→ Record extracts:
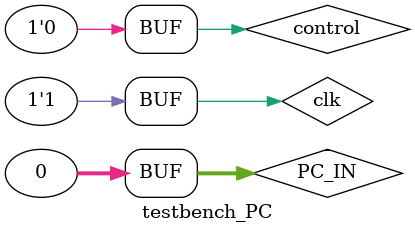
<source format=v>
module PC(output reg[31:0]PC_out,
			 input [31:0]PC_IN,
			 input control,
			 input clk
			 );

	always@(posedge clk)begin
		if(control==0)	//fetch new instruction
			PC_out=PC_IN;
		else
			PC_out=PC_out;
	end
endmodule

/*--------------------------------------------------------------*/
module testbench_PC();
	wire [31:0]PC_out;
	reg control;
	reg clk;
	reg [31:0]PC_IN;
	
	PC my_PC(PC_out,PC_IN,control,clk);
	
initial begin
	$monitor("%h",PC_out);
	/* Case: control 1. stall, don't fetch new instruction
	PC_IN= 32'h 0FFFFFFF;
	control= 0;
	#2 clk<=1;
	#2 clk<=0;
	#2 clk<=1;
	#2 clk<=0;
	control=1;
	PC_IN=0;
	#2 clk<=1;
	#2 clk<=0;
	#2 clk<=1;*/

	//case: control 0, fetch new instruction
	PC_IN= 32'h 0FFFFFFF;
	control= 0;
	#2 clk<=1;
	#2 clk<=0;
	#2 clk<=1;
	#2 clk<=0;
	PC_IN=0;
	#2 clk<=1;
	#2 clk<=0;
	#2 clk<=1;

end
endmodule

	

				
</source>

→ Exercise directions:
Retype all entries exactly, without the images.

→ Solution for this task:
<source format=v>
module PC(output reg[31:0]PC_out,
			 input [31:0]PC_IN,
			 input control,
			 input clk
			 );

	always@(posedge clk)begin
		if(control==0)	//fetch new instruction
			PC_out=PC_IN;
		else
			PC_out=PC_out;
	end
endmodule

/*--------------------------------------------------------------*/
module testbench_PC();
	wire [31:0]PC_out;
	reg control;
	reg clk;
	reg [31:0]PC_IN;
	
	PC my_PC(PC_out,PC_IN,control,clk);
	
initial begin
	$monitor("%h",PC_out);
	/* Case: control 1. stall, don't fetch new instruction
	PC_IN= 32'h 0FFFFFFF;
	control= 0;
	#2 clk<=1;
	#2 clk<=0;
	#2 clk<=1;
	#2 clk<=0;
	control=1;
	PC_IN=0;
	#2 clk<=1;
	#2 clk<=0;
	#2 clk<=1;*/

	//case: control 0, fetch new instruction
	PC_IN= 32'h 0FFFFFFF;
	control= 0;
	#2 clk<=1;
	#2 clk<=0;
	#2 clk<=1;
	#2 clk<=0;
	PC_IN=0;
	#2 clk<=1;
	#2 clk<=0;
	#2 clk<=1;

end
endmodule

	

				
</source>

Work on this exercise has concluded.